• Task to complete: Search each line of the data for the word "camera"; copy every line where it is found.

Collection entries

━━━

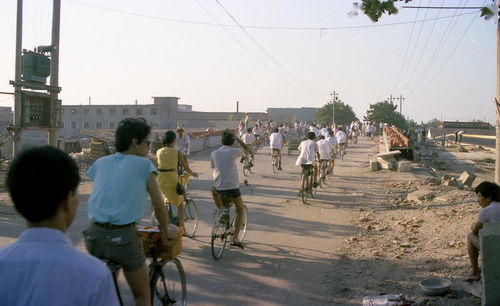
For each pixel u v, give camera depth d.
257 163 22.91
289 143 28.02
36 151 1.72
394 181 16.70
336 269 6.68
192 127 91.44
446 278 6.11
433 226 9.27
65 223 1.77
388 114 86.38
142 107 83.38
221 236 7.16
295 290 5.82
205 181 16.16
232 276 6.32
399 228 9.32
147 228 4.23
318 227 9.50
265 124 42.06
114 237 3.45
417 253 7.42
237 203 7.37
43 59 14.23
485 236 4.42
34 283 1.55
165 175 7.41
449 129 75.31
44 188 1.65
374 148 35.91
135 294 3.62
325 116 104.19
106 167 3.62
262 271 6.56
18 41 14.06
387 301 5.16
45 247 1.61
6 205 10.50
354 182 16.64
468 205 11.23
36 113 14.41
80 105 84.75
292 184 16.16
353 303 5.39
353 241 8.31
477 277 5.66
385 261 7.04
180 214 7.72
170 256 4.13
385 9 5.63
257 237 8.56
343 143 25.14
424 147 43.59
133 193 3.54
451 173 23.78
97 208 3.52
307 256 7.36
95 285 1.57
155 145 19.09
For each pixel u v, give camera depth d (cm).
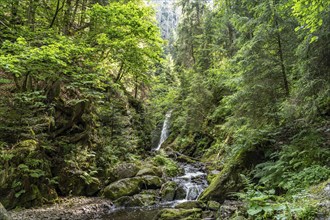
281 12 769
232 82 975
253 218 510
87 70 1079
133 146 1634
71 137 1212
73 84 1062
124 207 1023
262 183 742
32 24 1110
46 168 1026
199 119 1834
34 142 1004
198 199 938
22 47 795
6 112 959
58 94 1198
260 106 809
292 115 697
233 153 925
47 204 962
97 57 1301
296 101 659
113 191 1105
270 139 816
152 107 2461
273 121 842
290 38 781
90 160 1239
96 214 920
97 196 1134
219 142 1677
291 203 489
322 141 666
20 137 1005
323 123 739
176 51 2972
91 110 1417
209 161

━━━

• Problem solution:
For each pixel u v, give camera depth d.
For each pixel u v, give camera depth d (cm).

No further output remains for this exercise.